Officers rotate their job roles, however they still know exactly what is expected of them. For example, the team at the contractor entrance operate two shifts a day; one in the morning and one in the afternoon. Part of their role is to sign people in and make sure they are aware of the health and safety procedures. At times there have been up to 150 contractors on site and to accommodate this they make sure that the shifts overlap at the busiest time of the day.

In total there are six months’ worth of holiday which could be taken, so for continuity a sixth officer helps by covering holidays and overtime, hardly ever having to hire other security officers for cover. When no-one is on holiday, he undertakes auxiliary duties such as cleaning the roof or jet spraying the bins. There is no one person who performs this role; it is shared within the team.

The team also work closely with other colleagues in the building. For example the tenant’s receptionists work with our receptionists to let them know when they are expecting visitors, so the team can promptly register the visitor and send them to the tenant.

Added value

At weekends the team complete a weekend work schedule to make sure key areas are clean, tidy and safe. Tasks include clearing and cleaning stairwells, weeding the roof, and jet spaying bins, shelters and windows. During the week, officers bring out the bins for the cleaners to fill and return them at night for the refuse collectors.

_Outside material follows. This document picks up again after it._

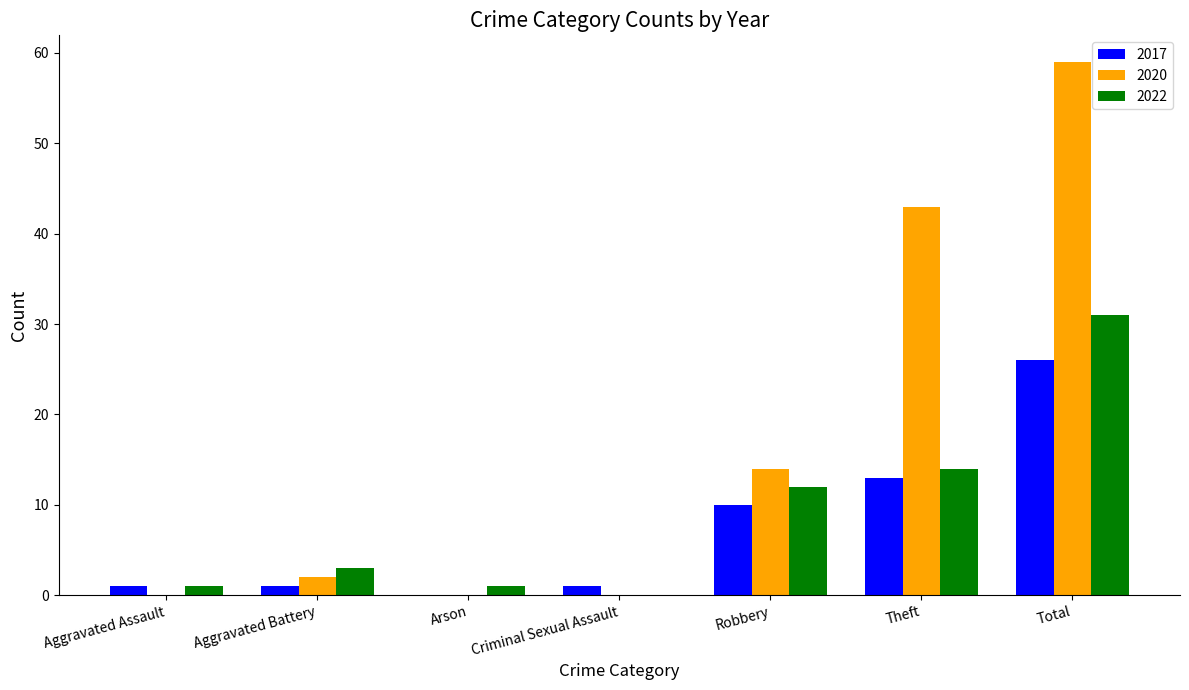

What is the spread (max minus min) of values at Theft?

30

The team is more than happy to go the extra mile. When they help with client or tenant functions they don’t simply open up and patrol the building, they take visitors on tours explaining the history and future of the building. Visitors like receiving a tour of the building, especially as is it part of Liverpool’s heritage.

The Royal Liver is located in the Pier Head at the riverside. When another building has an event, it inevitably affects the Royal Liver. When these events are taking place, the team work overtime to make sure the building is secure and car park remains free for the tenants.

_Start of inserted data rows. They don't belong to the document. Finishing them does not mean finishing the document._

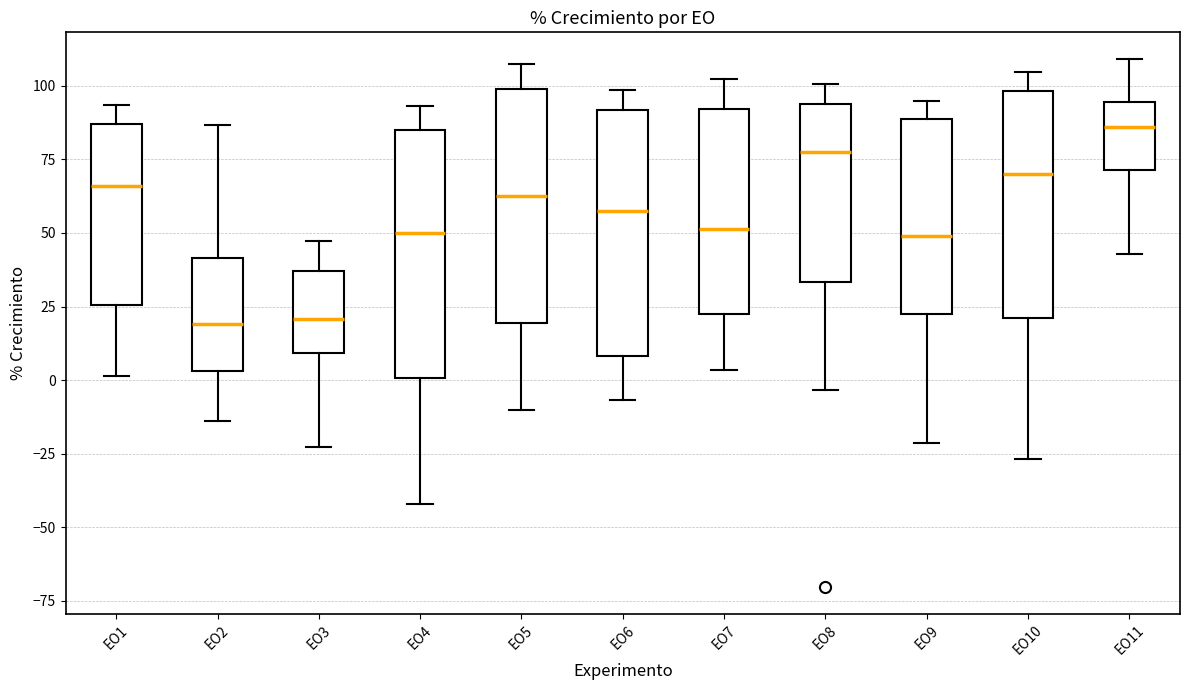

Reading left to right, read every box against the y-axis: the position of its median line, the range the box covers, and the ends of its whiskers. The values are not printed on the chart, so give them approximately, as read against the axis.

EO1: median 65, box 25 to 85, whiskers 0 to 95
EO2: median 20, box 5 to 40, whiskers -15 to 85
EO3: median 20, box 10 to 35, whiskers -25 to 45
EO4: median 50, box 0 to 85, whiskers -40 to 95
EO5: median 65, box 20 to 100, whiskers -10 to 105
EO6: median 55, box 10 to 90, whiskers -5 to 100
EO7: median 50, box 25 to 90, whiskers 5 to 100
EO8: median 80, box 35 to 95, whiskers -5 to 100
EO9: median 50, box 20 to 90, whiskers -20 to 95
EO10: median 70, box 20 to 100, whiskers -25 to 105
EO11: median 85, box 70 to 95, whiskers 45 to 110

BSIA award and Mitie Stars

All tenants and visitors comment on how well they are treated at the Royal Liver Building. Having a cheerful front of house team is very welcoming when you come to work in the morning and their helpfulness makes visitors want to come back.

As a result, the client decided to nominate the team for a British Security Industry Association Security Personnel award. In early 2011, they were presented with the North West regional award for Best Team.

The team were also crowned Mitie Stars champions in 2011. Mitie Stars highlights how talented our people are in their everyday roles and how our people go the extra mile to meet the needs of all of our clients and to support their colleagues. The team received dream prizes totalling £15,000 for their passion and dedication.

It is said by the client, and echoed by the tenants, that they are not just security officers or receptionists; they are ambassadors of the building and the tenants themselves. They are a positive and motivated team who go the extra mile to make tenants and visitors feel both safe and welcome to the prestigious building. The front of house team sets the atmosphere for people entering the building. They present tenants and visitors with an excellent first impression, which is reflected in the admirable relationship they have with them.

The building is part of Liverpool’s heritage and, as the team members are all from Liverpool, they are proud to work there.

The team has an admirable work ethic that is second to none. The team’s willingness and enthusiasm is apparent in all they do, and everyone from director level down knows who they are. Their loyalty gives the client continuity, stability and peace of mind that the safety of everyone who uses the building is in safe hands. Above all they love what they do and they pass this on to everyone they come into contact with.

Morale on site is high and turnover of people extremely low. We have motivated and happy teams and most importantly a happy customer.